Argentina concede refúgio a foragido do 8 de Janeiro
Pela primeira vez, um condenado pelo STF pelos ataques às sedes dos três Poderes obtém status de refugiado no país vizinho
Joel Borges Correa, condenado pelo Supremo Tribunal Federal a 13 anos e seis meses de prisão, pelo envolvimento nos ataques de 8 de janeiro de 2023, recebeu nesta terça-feira, 10, o status de “refugiado” político na Argentina. É a primeira vez que um condenado pelos ataques às sedes dos três Poderes do Brasil obtém esse benefício no país vizinho.
A decisão partiu da Conare (Comissão Nacional para Refugiados), órgão estatal integrado por funcionários de diferentes ministérios do governo de Javier Milei, responsável por analisar e deferir pedidos de refúgio.
Preso ao tentar fugir para o Chile
Correa foi detido pela Polícia Federal argentina em novembro de 2024, na localidade turística de El Volcán, na província de San Luis, durante uma abordagem de rotina em posto de controle de trânsito. No carro, havia apenas uma mala com roupas. O brasileiro tentava atravessar a Cordilheira dos Andes em direção ao Chile quando foi interceptado. Antes da prisão, vivia em Buenos Aires.
O caso não é isolado. Ao menos outros três condenados pelo STF pelos mesmos ataques foram detidos na Argentina: Wellington Luiz Firmino, com pena de 17 anos; Joelton Gusmão de Oliveira, também condenado a 17 anos; e Rodrigo de Freitas Moro Ramalho, com 14 anos. Firmino, assim como Correa, foi preso enquanto tentava cruzar a fronteira com o Chile.
Argumento de perseguição política
A maior parte dos brasileiros detidos na Argentina solicitou refúgio, alegando ser vítima de perseguição política no Brasil. O processo de análise costuma ser lento, e o caso de Correa é o primeiro a ter decisão favorável.

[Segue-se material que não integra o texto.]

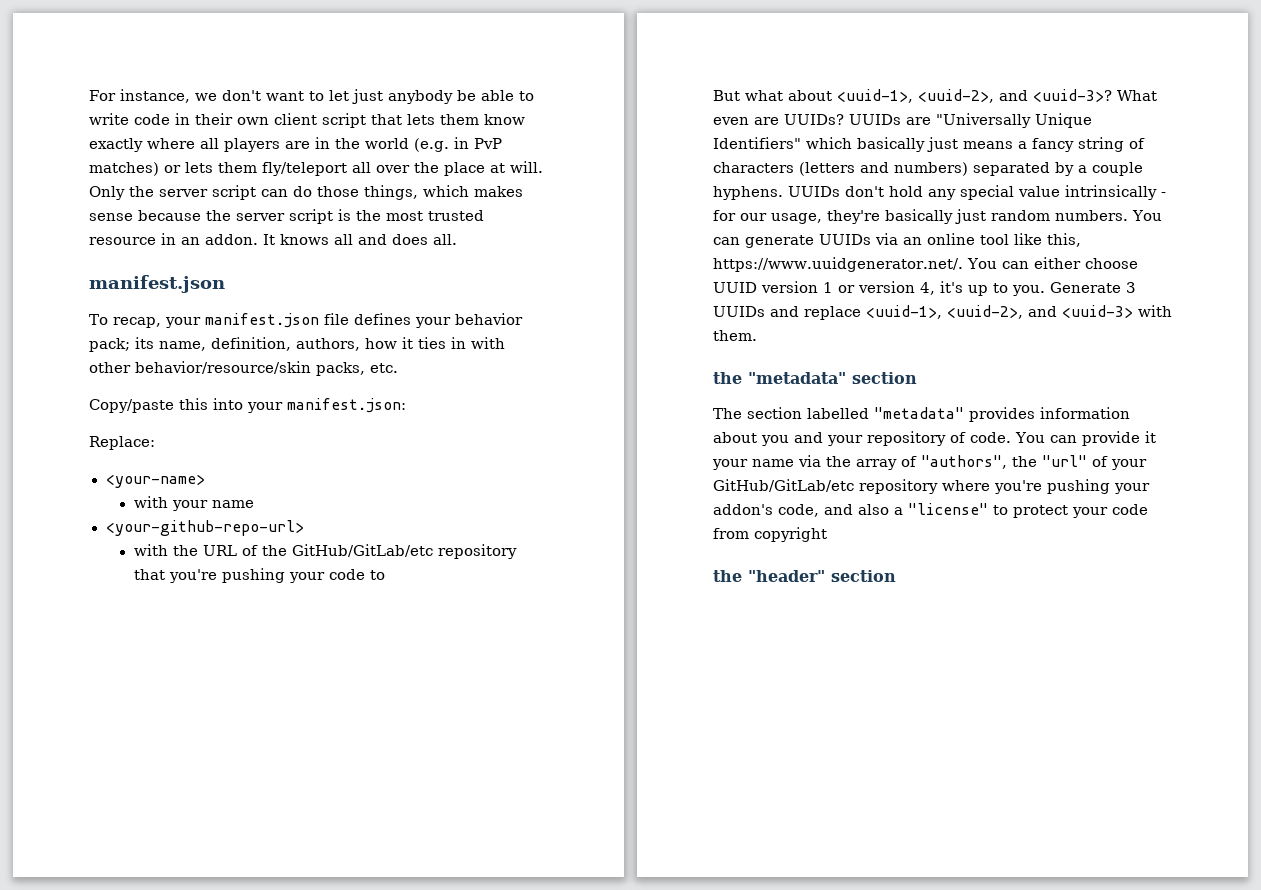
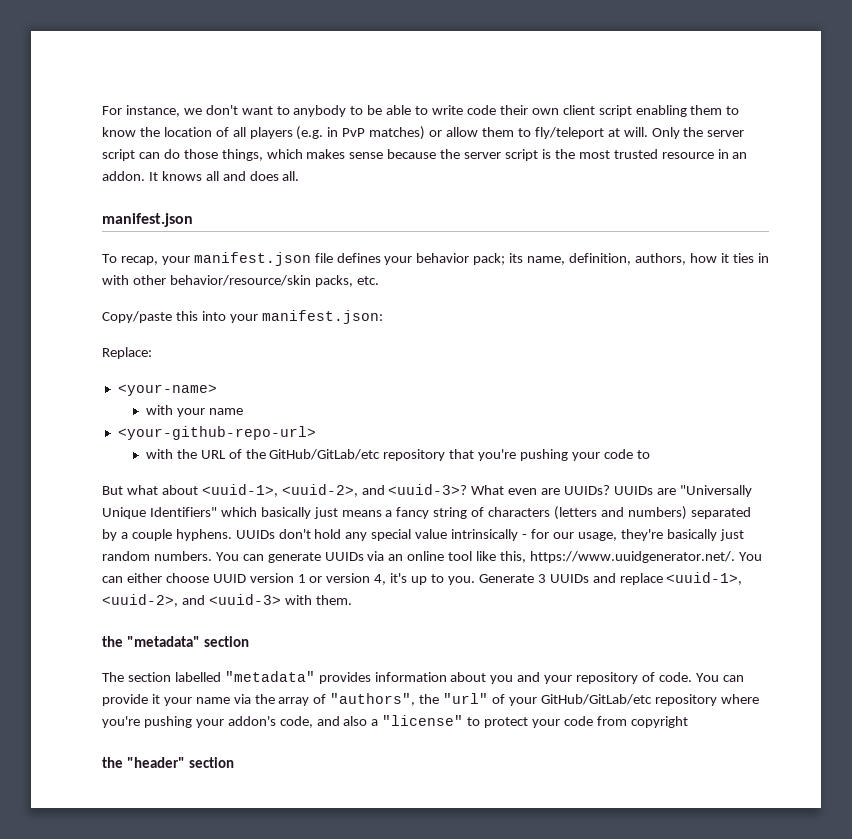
[329,89,453,104] let just anybody -> [293,105,364,117] anybody to
[175,113,190,125] in -> (496, 110) none
[371,114,525,125] [89,137,409,152] that lets them know exactly where all players are in the world -> [635,105,740,117] [102,127,293,139] enabling them to know the location of all players
[185,162,485,176] lets them fly/teleport all over the place -> [446,127,604,139] allow them to fly/teleport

Segundo a Conare argentina, refugiado é “uma pessoa que se encontra fora de seu país devido a fundados temores de perseguição por motivos de raça, religião, nacionalidade, pertencimento a determinado grupo social ou opiniões políticas, e que não pode ou não quer, em razão desses temores, recorrer à proteção de seu país”.
O órgão também reconhece como refugiado quem fugiu porque “sua vida, segurança ou liberdade estão ameaçadas pela violência generalizada, por conflitos armados, por violações massivas de direitos humanos ou por outras circunstâncias que tenham perturbado gravemente a ordem pública”.